FOR THE GAZETTE
A proposed heritage master plan to revive Picton’s fairgrounds was presented to County council Tuesday night, outlining short and long-term improvements to recreation opportunities and continued enhancement of the location’s agricultural roots.
Bray Heritage, along with Branch Architecture and Letourneau Heritage Consulting, was contracted by the municipality at a cost of $25,000 to prepare a heritage master plan. Dr. Carl Bray of Bray Heritage presented the outline for revival and heritage of the property “as a way of life in the County.”
Bray said the two recurring themes throughout the company’s work was to promote agricultural use and accommodate various forms of recreation for adults and families.
While the plan had no immediate timelines or costs associated with the enhancement of the fairgrounds, it noted the creation of a heritage precinct, expansion of the agricultural facilities, increased outdoor recreation for all, fostering of partnerships and managing change.
“It is important to remember the most distinctive aspect of the site – it is a rare, largely intact example of an agricultural exhibition group,” Bray said.
Bray’s report notes the cultural significance, architectural value and social history of the location, mentioning the four key structures – the Crystal Palace, the Fruit Building, Grandstand and the Old Boys Memorial Entrance.
“Part of our work was to sit down and use the provincial criteria for understanding what is of cultural heritage value or interests,” he said.
Bray said through public feedback and those who responded to a survey regarding the matter, it is of no surprise that it was “widely felt it would be a community asset that everyone valued” to enhance the fairgrounds.
“That was across the board, no question. It certainly is a source of pride. It’s evident from the work that the County has done over the years that there’s been a continued investment in it since the 1980’s and early 1990’s. There is also a sense the site could be better used,” he said. “There is a worry that the skatepark and building are somewhat intrusive – not entirely – but they do not necessarily fit in very well with the layout of the fairgrounds and there may be some opportunities for tweaking them slightly.”
He also mentioned opportunities to take some of the burden off County staff and volunteers who handle operational items.
There came to be two different visions of the future, Bray said.
“One that really pumped up the agricultural side and the other that addressed what seemed to be an expanding need for adult and family recreational facilities,” he said.
Through the agricultural lens, it would be to enhance opportunities for farming-related activities year-round for things like community gardens and demonstrations of farming methods or technology.
Recreationally, the vision is to enhance a “County-wide recreation master plan.”
Bray said with a lot of open space at the fairgrounds, it would be great to meet some of the current demands or needs to have activities such as Pickleball, Tennis and having open fields to throw a frisbee or football.

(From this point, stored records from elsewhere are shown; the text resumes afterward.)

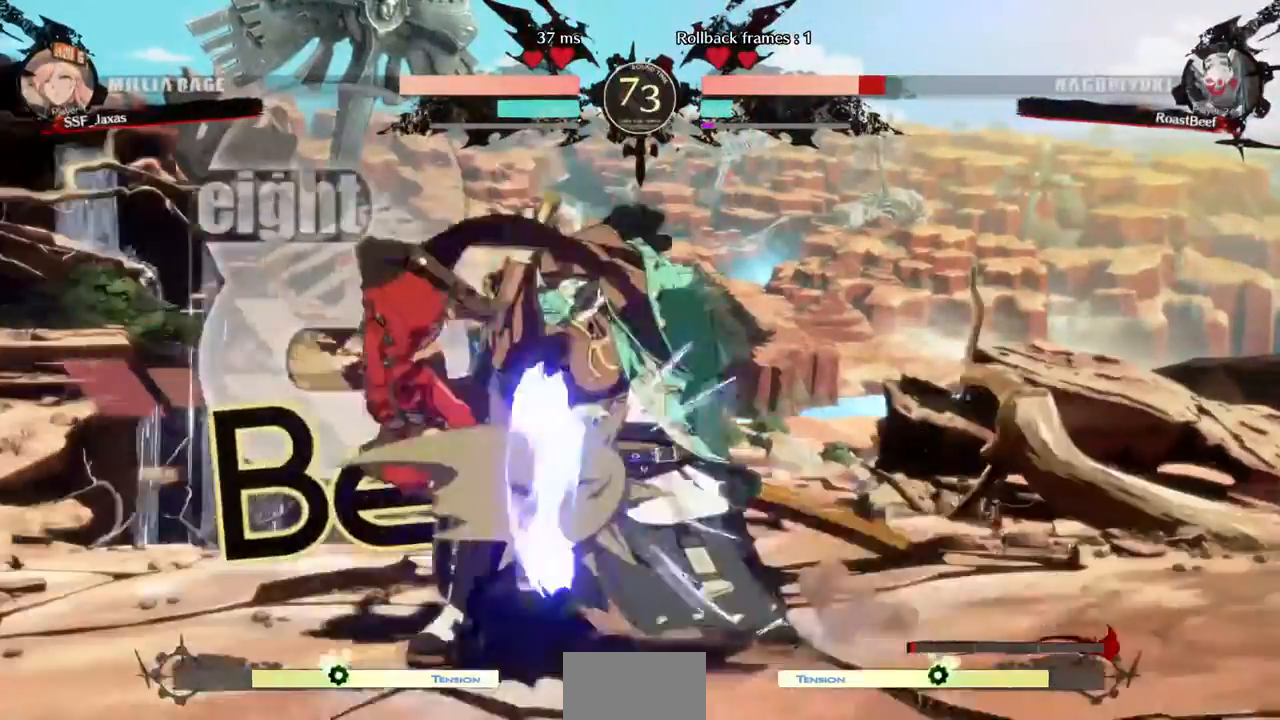
{"buttons": ["R2", "DPAD_DOWN"]}
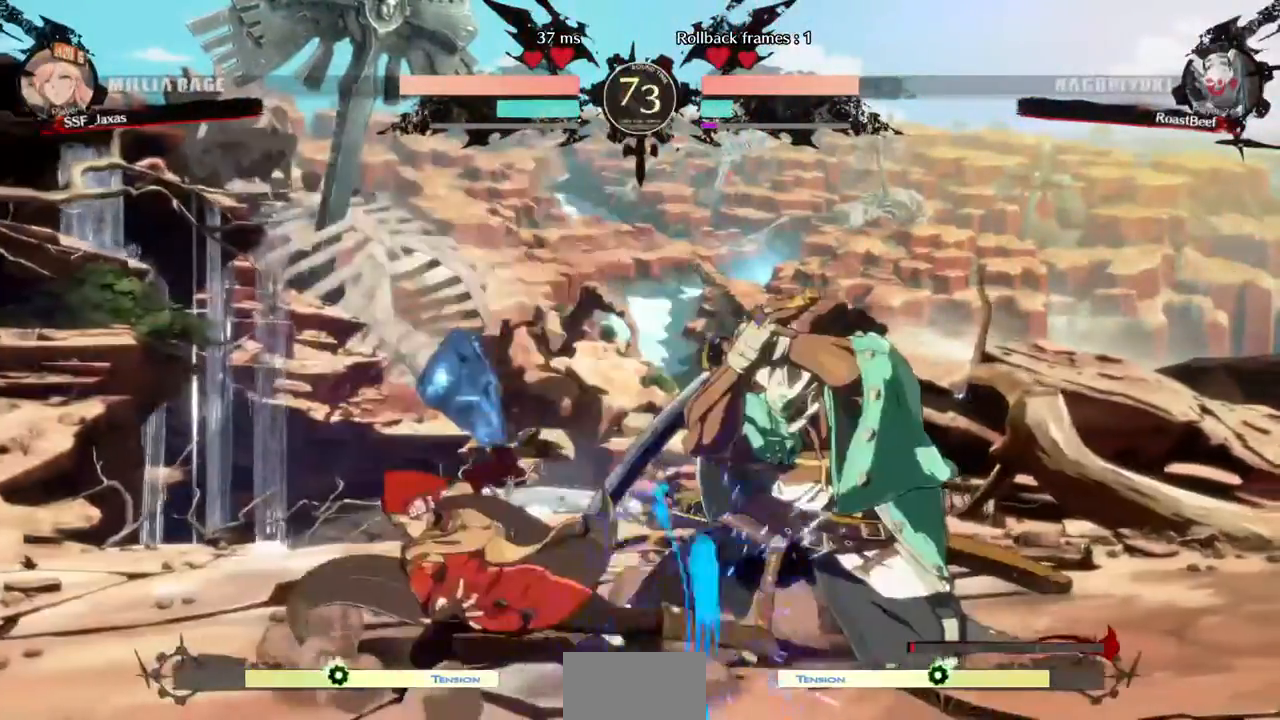
{"buttons": ["TRIANGLE", "DPAD_DOWN", "DPAD_RIGHT"]}
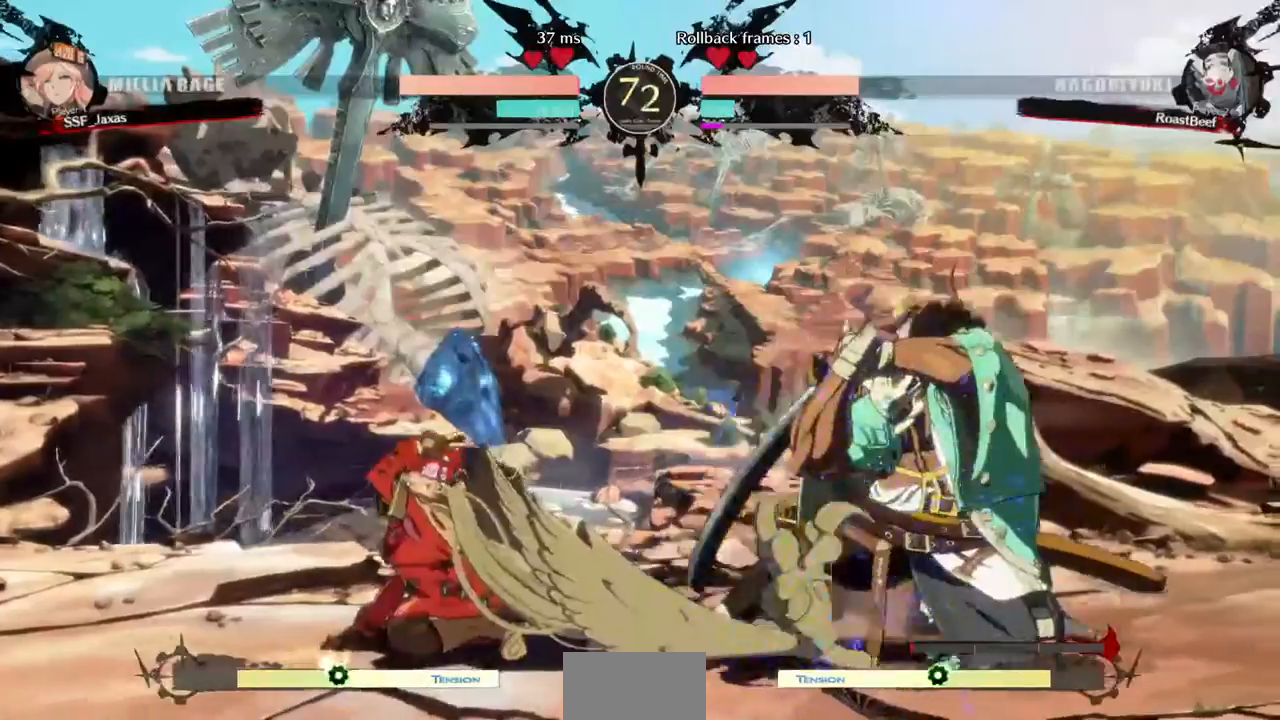
{"buttons": ["CIRCLE", "L1", "DPAD_RIGHT"], "events": [[40, "DPAD_DOWN", "up"], [120, "TRIANGLE", "up"], [160, "L1", "down"], [240, "CIRCLE", "down"]]}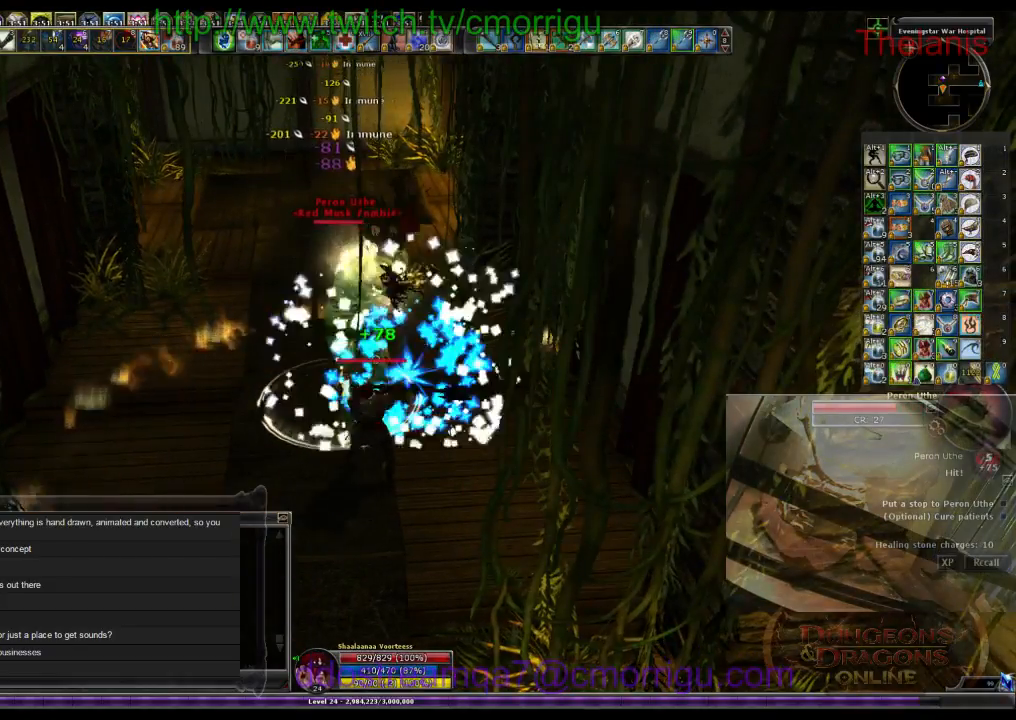
Gameplay with keyboard; each line is a JSON object with the keys held at the frame after it. "events" lists presses ("down") and releases ("up") of ".", "/", "0", "1", "2", "3", "4", "5", "6", "7", "8", "9", "a", "b", "backslash", "backspace", "c", "caps_lock", "comma", "ctrl_l", "ctrl_r", "d", "e", "equals", "escape", "f", "f1", "f10", "f11", "f12", "f2", "f3", "f4", "f5", "f6", "f7", "f8", "f9", "g", "h", "i", "j", "k", "l", "lbracket", "m", "minus", "n", "o", "p", "q", "quote", "r", "rbracket", "return", "s", "semicolon", "shift_l", "shift_r", "space", "t", "tab", "tilde", "u", "v", "w", "x", "y" and "z" between this image and that frame as [ms after this image, input, new state], when the widget could be followed in between. No other keys are recorded. Mouse input is not recorded.
{"keys": [], "events": []}
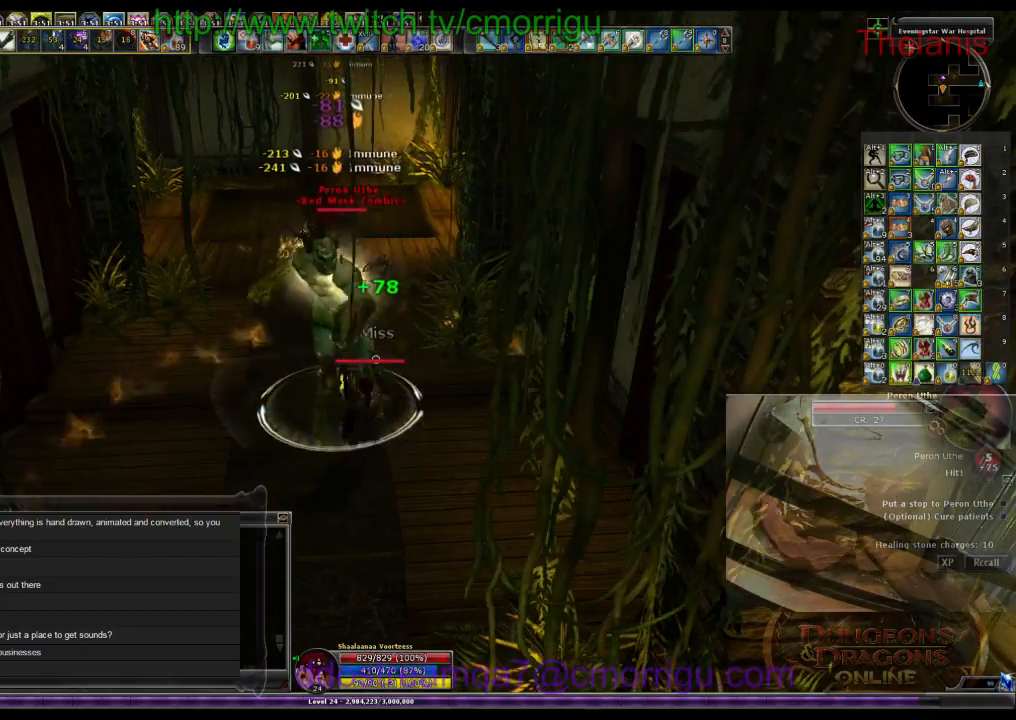
{"keys": [], "events": []}
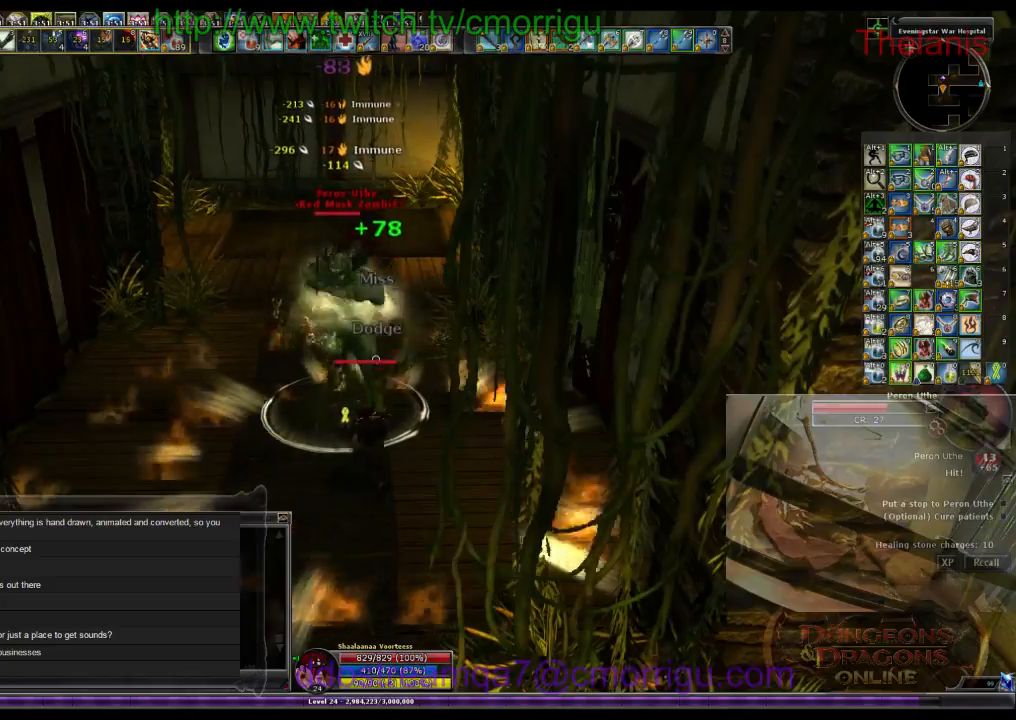
{"keys": [], "events": []}
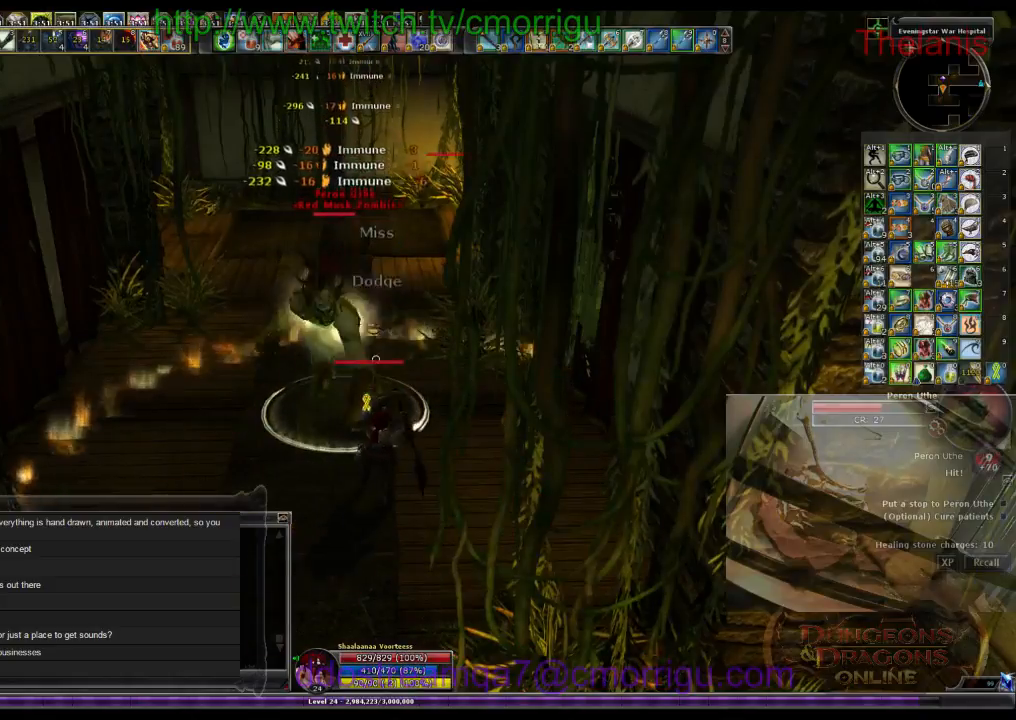
{"keys": [], "events": []}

Outside of adult or family recreation, however, a local youth advocate felt the heritage master plan neglected the interests of County youth.
Sami Lester, Child and Youth Worker, was one of the local teenagers involved in fundraising and creating the $1.2 million skatepark that sits at the front of the Picton fairgrounds.
She brought up concerns with the portion of the plan that stated the skatepark does not fit in and should be altered to allow for the restoration of the racetrack.
Lester noted the section of the plan that states, “Should there be a renewed interest in harness racing, the existing track could be upgraded and its circuit restored with only minor changes to the skateboard park: it could also double as a running track to provide another option for active recreation.”
“I see no business plan and market research supporting the pie-in-the-sky notion of having a horse race track on Picton Main Street,” Lester retorted. “Getting this document passed would allow the freedom to modify the ‘intrusive’ and unsightly skatepark from your eyes.”
She called the potential modification of the park ‘preposterous’ and posed the question: “Intrusive upon what? Intruding upon whose values?”
“There is a very good reason the skatepark is located at the front near the road, where incoming visitors could return to appreciate it and where there would be more safety than having it tucked away at the back of the arena as it used to be,” she said.
Regarding the language used within the document, Lester pointed out that there is “no need to point out the age of the users” as the skatepark is referred to as a “children’s play area,” similar to how the age of Crystal Palace users is not identified.
“You labelled the age of those who use the area you find ‘intrusive,’ because you are biased and already made up your mind. It sounds ageist, and I got the immediate impression you chose to single out ‘children’ as being an anomaly using this piece of land,” she said.
Lester said not only was the park designed by one of the best skatepark planners, but that it is one of the best of its kind in Ontario, if not Canada.
“The building has solar panels on it, bathrooms, and we got funding so it could be wheelchair accessible. Instead of seeing the skatepark as the eye-sore among your treasures, you should see yourselves as making history by building up the skatepark as one of Prince Edward County’s great assets,” she said. “Or, do you want to write County history so that we remember how the youth were unwanted here?”
Coun. Phil St. Jean said he would be the first to “yell and scream” in opposition should it be proposed to remove or modify the skate park, splash pad or the associated building.
The fervour of the a social media debate the day after Bray’s presentation and Lester’s response forced Mayor Steve Ferguson to join in the discussion and offer some context.